[Challenge]: Return the records exactly as they are.

═══ Information shown ═══

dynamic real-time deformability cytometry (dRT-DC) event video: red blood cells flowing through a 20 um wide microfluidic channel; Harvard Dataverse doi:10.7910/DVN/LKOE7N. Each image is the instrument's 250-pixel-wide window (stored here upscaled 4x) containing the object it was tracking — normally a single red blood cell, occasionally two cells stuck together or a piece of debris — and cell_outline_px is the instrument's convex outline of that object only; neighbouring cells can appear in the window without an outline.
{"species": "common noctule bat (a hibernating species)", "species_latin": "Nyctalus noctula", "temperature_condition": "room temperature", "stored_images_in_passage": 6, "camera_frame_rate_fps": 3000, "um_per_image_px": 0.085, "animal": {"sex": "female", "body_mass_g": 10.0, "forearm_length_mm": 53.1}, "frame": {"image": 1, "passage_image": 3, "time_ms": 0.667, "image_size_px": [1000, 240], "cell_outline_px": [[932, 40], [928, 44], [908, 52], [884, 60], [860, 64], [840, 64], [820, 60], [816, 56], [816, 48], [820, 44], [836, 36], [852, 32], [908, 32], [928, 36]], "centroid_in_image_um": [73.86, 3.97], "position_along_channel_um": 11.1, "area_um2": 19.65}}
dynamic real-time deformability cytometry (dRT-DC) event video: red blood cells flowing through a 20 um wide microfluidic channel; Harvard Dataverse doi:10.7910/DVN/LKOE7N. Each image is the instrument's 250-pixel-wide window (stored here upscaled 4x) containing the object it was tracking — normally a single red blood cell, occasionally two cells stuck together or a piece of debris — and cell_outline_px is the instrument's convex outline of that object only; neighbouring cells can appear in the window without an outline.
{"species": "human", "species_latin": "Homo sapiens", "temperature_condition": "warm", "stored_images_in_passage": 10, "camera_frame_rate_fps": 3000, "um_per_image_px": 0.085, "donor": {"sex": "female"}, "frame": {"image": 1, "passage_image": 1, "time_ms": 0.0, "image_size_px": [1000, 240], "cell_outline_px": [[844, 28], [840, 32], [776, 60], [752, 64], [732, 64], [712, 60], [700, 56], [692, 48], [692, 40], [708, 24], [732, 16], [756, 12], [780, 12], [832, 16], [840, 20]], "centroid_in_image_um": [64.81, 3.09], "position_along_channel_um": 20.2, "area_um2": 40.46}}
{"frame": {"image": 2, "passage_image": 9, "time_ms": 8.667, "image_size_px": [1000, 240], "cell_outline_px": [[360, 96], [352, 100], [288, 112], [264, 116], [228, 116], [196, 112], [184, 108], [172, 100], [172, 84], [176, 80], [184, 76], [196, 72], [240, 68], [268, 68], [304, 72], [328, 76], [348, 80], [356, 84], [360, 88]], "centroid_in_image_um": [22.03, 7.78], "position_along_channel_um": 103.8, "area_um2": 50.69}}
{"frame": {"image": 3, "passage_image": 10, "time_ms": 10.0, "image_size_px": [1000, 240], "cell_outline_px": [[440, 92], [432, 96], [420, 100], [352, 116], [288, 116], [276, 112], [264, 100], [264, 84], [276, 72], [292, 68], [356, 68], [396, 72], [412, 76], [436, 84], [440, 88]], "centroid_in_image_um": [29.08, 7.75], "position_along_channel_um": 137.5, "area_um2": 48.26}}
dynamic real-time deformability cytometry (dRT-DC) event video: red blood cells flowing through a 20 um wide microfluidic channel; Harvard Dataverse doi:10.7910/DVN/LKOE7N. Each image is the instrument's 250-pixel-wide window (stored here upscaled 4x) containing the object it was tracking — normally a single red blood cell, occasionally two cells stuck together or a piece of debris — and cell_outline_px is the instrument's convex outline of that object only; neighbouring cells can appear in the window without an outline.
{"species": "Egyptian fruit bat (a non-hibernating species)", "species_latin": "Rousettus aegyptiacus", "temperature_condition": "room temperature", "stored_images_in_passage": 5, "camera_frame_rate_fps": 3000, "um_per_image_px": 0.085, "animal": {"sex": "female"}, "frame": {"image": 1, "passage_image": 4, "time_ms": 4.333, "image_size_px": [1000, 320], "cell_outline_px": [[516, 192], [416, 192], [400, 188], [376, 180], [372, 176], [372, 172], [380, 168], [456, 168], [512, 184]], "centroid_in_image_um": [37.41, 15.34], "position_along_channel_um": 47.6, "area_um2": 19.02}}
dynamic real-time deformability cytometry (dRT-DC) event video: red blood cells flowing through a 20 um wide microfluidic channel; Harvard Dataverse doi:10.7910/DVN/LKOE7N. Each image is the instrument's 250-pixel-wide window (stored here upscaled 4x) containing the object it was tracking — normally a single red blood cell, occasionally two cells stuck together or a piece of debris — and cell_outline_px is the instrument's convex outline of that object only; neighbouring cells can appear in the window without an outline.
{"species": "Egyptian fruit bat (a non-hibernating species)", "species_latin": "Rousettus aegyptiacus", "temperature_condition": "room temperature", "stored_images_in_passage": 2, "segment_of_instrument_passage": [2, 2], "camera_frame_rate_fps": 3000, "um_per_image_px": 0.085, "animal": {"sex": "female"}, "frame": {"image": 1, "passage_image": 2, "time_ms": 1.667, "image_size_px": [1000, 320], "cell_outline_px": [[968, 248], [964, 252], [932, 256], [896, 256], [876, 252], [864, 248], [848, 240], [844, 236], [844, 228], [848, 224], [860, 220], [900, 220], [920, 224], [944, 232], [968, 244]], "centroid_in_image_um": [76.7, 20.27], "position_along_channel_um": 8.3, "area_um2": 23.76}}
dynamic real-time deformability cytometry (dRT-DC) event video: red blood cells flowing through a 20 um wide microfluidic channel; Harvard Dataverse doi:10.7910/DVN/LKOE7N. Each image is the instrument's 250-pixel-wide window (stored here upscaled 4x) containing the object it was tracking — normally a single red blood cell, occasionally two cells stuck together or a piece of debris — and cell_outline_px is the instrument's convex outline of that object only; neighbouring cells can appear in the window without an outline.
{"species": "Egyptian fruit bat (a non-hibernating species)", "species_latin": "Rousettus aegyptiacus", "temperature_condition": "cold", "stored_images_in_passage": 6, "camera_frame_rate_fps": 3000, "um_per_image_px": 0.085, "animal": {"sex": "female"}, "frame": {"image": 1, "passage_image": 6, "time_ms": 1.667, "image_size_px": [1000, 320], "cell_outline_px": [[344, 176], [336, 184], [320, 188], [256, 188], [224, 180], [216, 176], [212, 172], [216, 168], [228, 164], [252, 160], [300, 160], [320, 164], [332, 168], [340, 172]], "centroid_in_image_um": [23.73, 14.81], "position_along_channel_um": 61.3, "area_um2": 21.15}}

═══

[The response]:
dynamic real-time deformability cytometry (dRT-DC) event video: red blood cells flowing through a 20 um wide microfluidic channel; Harvard Dataverse doi:10.7910/DVN/LKOE7N. Each image is the instrument's 250-pixel-wide window (stored here upscaled 4x) containing the object it was tracking — normally a single red blood cell, occasionally two cells stuck together or a piece of debris — and cell_outline_px is the instrument's convex outline of that object only; neighbouring cells can appear in the window without an outline.
{"species": "common noctule bat (a hibernating species)", "species_latin": "Nyctalus noctula", "temperature_condition": "room temperature", "stored_images_in_passage": 6, "camera_frame_rate_fps": 3000, "um_per_image_px": 0.085, "animal": {"sex": "female", "body_mass_g": 10.0, "forearm_length_mm": 53.1}, "frame": {"image": 1, "passage_image": 3, "time_ms": 0.667, "image_size_px": [1000, 240], "cell_outline_px": [[932, 40], [928, 44], [908, 52], [884, 60], [860, 64], [840, 64], [820, 60], [816, 56], [816, 48], [820, 44], [836, 36], [852, 32], [908, 32], [928, 36]], "centroid_in_image_um": [73.86, 3.97], "position_along_channel_um": 11.1, "area_um2": 19.65}}
dynamic real-time deformability cytometry (dRT-DC) event video: red blood cells flowing through a 20 um wide microfluidic channel; Harvard Dataverse doi:10.7910/DVN/LKOE7N. Each image is the instrument's 250-pixel-wide window (stored here upscaled 4x) containing the object it was tracking — normally a single red blood cell, occasionally two cells stuck together or a piece of debris — and cell_outline_px is the instrument's convex outline of that object only; neighbouring cells can appear in the window without an outline.
{"species": "human", "species_latin": "Homo sapiens", "temperature_condition": "warm", "stored_images_in_passage": 10, "camera_frame_rate_fps": 3000, "um_per_image_px": 0.085, "donor": {"sex": "female"}, "frame": {"image": 1, "passage_image": 1, "time_ms": 0.0, "image_size_px": [1000, 240], "cell_outline_px": [[844, 28], [840, 32], [776, 60], [752, 64], [732, 64], [712, 60], [700, 56], [692, 48], [692, 40], [708, 24], [732, 16], [756, 12], [780, 12], [832, 16], [840, 20]], "centroid_in_image_um": [64.81, 3.09], "position_along_channel_um": 20.2, "area_um2": 40.46}}
{"frame": {"image": 2, "passage_image": 9, "time_ms": 8.667, "image_size_px": [1000, 240], "cell_outline_px": [[360, 96], [352, 100], [288, 112], [264, 116], [228, 116], [196, 112], [184, 108], [172, 100], [172, 84], [176, 80], [184, 76], [196, 72], [240, 68], [268, 68], [304, 72], [328, 76], [348, 80], [356, 84], [360, 88]], "centroid_in_image_um": [22.03, 7.78], "position_along_channel_um": 103.8, "area_um2": 50.69}}
{"frame": {"image": 3, "passage_image": 10, "time_ms": 10.0, "image_size_px": [1000, 240], "cell_outline_px": [[440, 92], [432, 96], [420, 100], [352, 116], [288, 116], [276, 112], [264, 100], [264, 84], [276, 72], [292, 68], [356, 68], [396, 72], [412, 76], [436, 84], [440, 88]], "centroid_in_image_um": [29.08, 7.75], "position_along_channel_um": 137.5, "area_um2": 48.26}}
dynamic real-time deformability cytometry (dRT-DC) event video: red blood cells flowing through a 20 um wide microfluidic channel; Harvard Dataverse doi:10.7910/DVN/LKOE7N. Each image is the instrument's 250-pixel-wide window (stored here upscaled 4x) containing the object it was tracking — normally a single red blood cell, occasionally two cells stuck together or a piece of debris — and cell_outline_px is the instrument's convex outline of that object only; neighbouring cells can appear in the window without an outline.
{"species": "Egyptian fruit bat (a non-hibernating species)", "species_latin": "Rousettus aegyptiacus", "temperature_condition": "room temperature", "stored_images_in_passage": 5, "camera_frame_rate_fps": 3000, "um_per_image_px": 0.085, "animal": {"sex": "female"}, "frame": {"image": 1, "passage_image": 4, "time_ms": 4.333, "image_size_px": [1000, 320], "cell_outline_px": [[516, 192], [416, 192], [400, 188], [376, 180], [372, 176], [372, 172], [380, 168], [456, 168], [512, 184]], "centroid_in_image_um": [37.41, 15.34], "position_along_channel_um": 47.6, "area_um2": 19.02}}
dynamic real-time deformability cytometry (dRT-DC) event video: red blood cells flowing through a 20 um wide microfluidic channel; Harvard Dataverse doi:10.7910/DVN/LKOE7N. Each image is the instrument's 250-pixel-wide window (stored here upscaled 4x) containing the object it was tracking — normally a single red blood cell, occasionally two cells stuck together or a piece of debris — and cell_outline_px is the instrument's convex outline of that object only; neighbouring cells can appear in the window without an outline.
{"species": "Egyptian fruit bat (a non-hibernating species)", "species_latin": "Rousettus aegyptiacus", "temperature_condition": "room temperature", "stored_images_in_passage": 2, "segment_of_instrument_passage": [2, 2], "camera_frame_rate_fps": 3000, "um_per_image_px": 0.085, "animal": {"sex": "female"}, "frame": {"image": 1, "passage_image": 2, "time_ms": 1.667, "image_size_px": [1000, 320], "cell_outline_px": [[968, 248], [964, 252], [932, 256], [896, 256], [876, 252], [864, 248], [848, 240], [844, 236], [844, 228], [848, 224], [860, 220], [900, 220], [920, 224], [944, 232], [968, 244]], "centroid_in_image_um": [76.7, 20.27], "position_along_channel_um": 8.3, "area_um2": 23.76}}
dynamic real-time deformability cytometry (dRT-DC) event video: red blood cells flowing through a 20 um wide microfluidic channel; Harvard Dataverse doi:10.7910/DVN/LKOE7N. Each image is the instrument's 250-pixel-wide window (stored here upscaled 4x) containing the object it was tracking — normally a single red blood cell, occasionally two cells stuck together or a piece of debris — and cell_outline_px is the instrument's convex outline of that object only; neighbouring cells can appear in the window without an outline.
{"species": "Egyptian fruit bat (a non-hibernating species)", "species_latin": "Rousettus aegyptiacus", "temperature_condition": "cold", "stored_images_in_passage": 6, "camera_frame_rate_fps": 3000, "um_per_image_px": 0.085, "animal": {"sex": "female"}, "frame": {"image": 1, "passage_image": 6, "time_ms": 1.667, "image_size_px": [1000, 320], "cell_outline_px": [[344, 176], [336, 184], [320, 188], [256, 188], [224, 180], [216, 176], [212, 172], [216, 168], [228, 164], [252, 160], [300, 160], [320, 164], [332, 168], [340, 172]], "centroid_in_image_um": [23.73, 14.81], "position_along_channel_um": 61.3, "area_um2": 21.15}}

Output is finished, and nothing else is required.